CoinFund Management LLC (hereinafter “CoinFund”, the “Investment Manager”, or the “Firm” and depending on the context, combined with the relevant general partner or managing member of one or more of our Clients, “we”, “us”, or “our”) is organized as a Delaware limited liability company with a principal place of business in New York, New York.
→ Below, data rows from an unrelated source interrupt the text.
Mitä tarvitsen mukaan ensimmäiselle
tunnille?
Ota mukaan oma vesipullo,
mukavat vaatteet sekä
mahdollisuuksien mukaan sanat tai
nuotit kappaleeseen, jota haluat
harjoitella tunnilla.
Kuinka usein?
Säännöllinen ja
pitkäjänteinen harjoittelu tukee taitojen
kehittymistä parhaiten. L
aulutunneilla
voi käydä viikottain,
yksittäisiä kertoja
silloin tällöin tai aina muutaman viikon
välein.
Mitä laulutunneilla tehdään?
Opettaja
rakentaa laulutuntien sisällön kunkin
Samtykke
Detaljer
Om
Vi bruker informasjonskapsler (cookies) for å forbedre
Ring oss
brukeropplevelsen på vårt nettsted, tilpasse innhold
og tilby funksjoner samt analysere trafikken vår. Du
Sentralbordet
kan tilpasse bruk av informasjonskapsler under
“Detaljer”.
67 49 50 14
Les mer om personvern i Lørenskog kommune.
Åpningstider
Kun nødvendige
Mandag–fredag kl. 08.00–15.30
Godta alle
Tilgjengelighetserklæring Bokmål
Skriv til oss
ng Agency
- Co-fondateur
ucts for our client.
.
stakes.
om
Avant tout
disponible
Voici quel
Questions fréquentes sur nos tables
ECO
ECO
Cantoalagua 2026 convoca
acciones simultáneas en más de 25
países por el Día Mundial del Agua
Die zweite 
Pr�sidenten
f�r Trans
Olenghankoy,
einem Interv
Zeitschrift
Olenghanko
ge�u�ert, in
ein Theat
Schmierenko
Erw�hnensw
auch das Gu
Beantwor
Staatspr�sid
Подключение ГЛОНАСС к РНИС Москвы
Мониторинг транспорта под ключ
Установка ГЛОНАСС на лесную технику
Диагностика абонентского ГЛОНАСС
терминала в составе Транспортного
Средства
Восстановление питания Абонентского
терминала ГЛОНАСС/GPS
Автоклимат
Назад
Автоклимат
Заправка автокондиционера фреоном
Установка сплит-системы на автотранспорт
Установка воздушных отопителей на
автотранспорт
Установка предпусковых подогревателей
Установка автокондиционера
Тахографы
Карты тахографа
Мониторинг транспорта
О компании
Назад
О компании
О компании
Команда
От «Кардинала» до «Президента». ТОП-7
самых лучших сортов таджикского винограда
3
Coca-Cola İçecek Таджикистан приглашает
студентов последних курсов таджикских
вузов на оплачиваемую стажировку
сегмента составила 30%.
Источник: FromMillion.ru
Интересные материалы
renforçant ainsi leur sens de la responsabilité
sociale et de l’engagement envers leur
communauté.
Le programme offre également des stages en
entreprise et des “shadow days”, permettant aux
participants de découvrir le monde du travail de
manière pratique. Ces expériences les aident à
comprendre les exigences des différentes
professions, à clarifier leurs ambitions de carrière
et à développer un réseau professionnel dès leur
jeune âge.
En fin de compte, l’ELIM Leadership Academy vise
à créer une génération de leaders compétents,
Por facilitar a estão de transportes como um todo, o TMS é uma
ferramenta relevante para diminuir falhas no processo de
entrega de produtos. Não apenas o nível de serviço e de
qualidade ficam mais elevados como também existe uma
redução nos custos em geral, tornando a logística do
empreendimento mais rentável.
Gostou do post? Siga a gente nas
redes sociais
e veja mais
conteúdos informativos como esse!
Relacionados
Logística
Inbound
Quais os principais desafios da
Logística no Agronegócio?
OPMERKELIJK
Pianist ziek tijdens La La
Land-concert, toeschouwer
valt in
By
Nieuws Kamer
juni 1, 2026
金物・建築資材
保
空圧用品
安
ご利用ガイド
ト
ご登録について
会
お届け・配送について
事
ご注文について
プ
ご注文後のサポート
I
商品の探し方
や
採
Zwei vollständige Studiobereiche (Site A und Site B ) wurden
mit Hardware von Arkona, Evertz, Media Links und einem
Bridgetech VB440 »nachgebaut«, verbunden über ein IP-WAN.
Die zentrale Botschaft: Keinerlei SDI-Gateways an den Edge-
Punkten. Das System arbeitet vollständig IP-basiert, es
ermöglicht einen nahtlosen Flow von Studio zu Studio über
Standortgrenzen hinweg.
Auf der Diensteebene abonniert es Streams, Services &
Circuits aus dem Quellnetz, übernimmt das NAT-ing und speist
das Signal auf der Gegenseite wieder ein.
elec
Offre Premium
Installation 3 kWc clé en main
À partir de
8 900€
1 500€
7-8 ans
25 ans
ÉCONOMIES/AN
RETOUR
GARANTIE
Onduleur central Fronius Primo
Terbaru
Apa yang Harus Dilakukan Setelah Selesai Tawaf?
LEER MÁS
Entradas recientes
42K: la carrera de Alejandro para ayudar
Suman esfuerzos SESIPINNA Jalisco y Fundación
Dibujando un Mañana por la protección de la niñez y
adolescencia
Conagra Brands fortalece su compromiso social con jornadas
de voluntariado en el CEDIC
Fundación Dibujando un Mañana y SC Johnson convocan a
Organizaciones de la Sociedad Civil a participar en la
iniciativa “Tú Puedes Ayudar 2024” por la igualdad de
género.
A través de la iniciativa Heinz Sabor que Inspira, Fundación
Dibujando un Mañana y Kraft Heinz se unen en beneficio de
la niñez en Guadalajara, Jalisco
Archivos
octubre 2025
We will provide discretionary investment management services to qualified investors through our private funds:
• CoinFund LP, a Cayman Islands exempted limited partnership (the “Seed II Master Fund”);
• CoinFund Offshore LP, a Cayman Islands exempted company (the “Seed II Offshore Fund”);
• CoinFund Onshore LP, a Delaware limited partnership (the “Seed II Onshore Fund”);
• CoinFund Liquid Opportunities LP, a Cayman Islands exempted limited partnership (the “Liquid Opportunities Master Fund”);
• CoinFund Liquid Opportunities Offshore LTD, a Cayman Islands exempted company (the “Liquid Opportunities Offshore Fund”);
• CoinFund Liquid Opportunities Onshore LP, a Delaware limited partnership (the “Liquid Opportunities Onshore Fund”);
• CoinFund Ventures LP-QP Portfolio, a Cayman Islands exempted limited partnership (the “Seed III Master Portfolio”);
• CoinFund Ventures Onshore QP LP, a Delaware limited partnership (the “Seed III Onshore QP Fund”);
• Coin Fund Ventures LP-3(C)(1) Onshore Portfolio, a Cayman Islands exempted limited partnership (the “Seed III Master Onshore Portfolio);
• CoinFund Ventures Onshore LP, a Delaware limited partnership (the “Seed III Onshore Fund”);
• Coin Fund Ventures LP-3(C)(1) Offshore Portfolio, a Cayman Islands exempted limited partnership (the “Seed III Master Offshore Portfolio);
• CoinFund Ventures Offshore LP; a Cayman Islands exempted limited partnership (the “Seed III Offshore Fund);
• CoinFund Seed IV Onshore LP, a Delaware limited Partnership (the “Seed IV Onshore Fund”);
• CoinFund Seed IV Offshore LP, a Cayman Islands exempted limited partnership (the “Seed IV Offshore Fund”);
• CoinFund Seed IV LP, a Cayman Islands exempted limited partnership (the “Seed IV Master Fund”);
• CoinFund Ventures I Onshore LP, a Delaware limited partnership (the “Ventures
I Onshore Fund”);
• CoinFund Ventures I Offshore LP, a Cayman Islands exempted limited partnership (the “Ventures I Offshore Fund”);
• CoinFund Ventures I Onshore LP, a Cayman Islands exempted limited partnership (the “Ventures I Master Fund”);
• CoinFund LLC, a Delaware limited liability company (“CoinFund LLC”);
• CF Metaversal Holdings, a Series of CF Growth Investments LLC, a Delaware limited liability company (“CF Metaversal”); and
• CF TRD, a Series of CF Growth Investments LLC, a Delaware limited liability company (“CF TRD”). The above-mentioned funds are herein each referred to as a “Fund” or “Client”, and collectively referred to as the “Funds” or the “Clients”. The Seed II Master Fund, Seed III Master Portfolio, Seed III Master Onshore Portfolio, Seed III Master Offshore Portfolio, Seed IV Master Fund, Ventures I Master Fund and Liquid Opportunities Master Fund are each a “Master Fund” and are collectively referred to as the “Master Funds”. The limited partners in our Clients structured as limited partnerships are herein referred to as “Limited Partners”’ the members of our Clients structured as limited liability companies are herein referred to as “Members”; and the and our shareholders in our Clients structured as exempted limited companies are herein referred to as “Shareholders”; and collectively are hereafter referred to as the “Investors” where appropriate. We serve as the investment adviser, with discretionary trading authority, to private, pooled investment vehicles. We do not tailor our advisory services to the individual needs of any particular Investor. Our investment decisions and advice with respect to our Clients are subject to each Client’s investment objectives and guidelines, as set forth in its respective offering documents which may include (depending on the specific Client) the Client’s organizational documents, subscription agreements, and a private placement memorandum (the “Offering Documents”). As of December 31, 2022, CoinFund manages approximately $ 830,048,686 in regulatory assets under management on a fully discretionary basis. CoinFund does not manage any of its clients’ assets on a non-discretionary basis nor does it participate in a wrap fee program.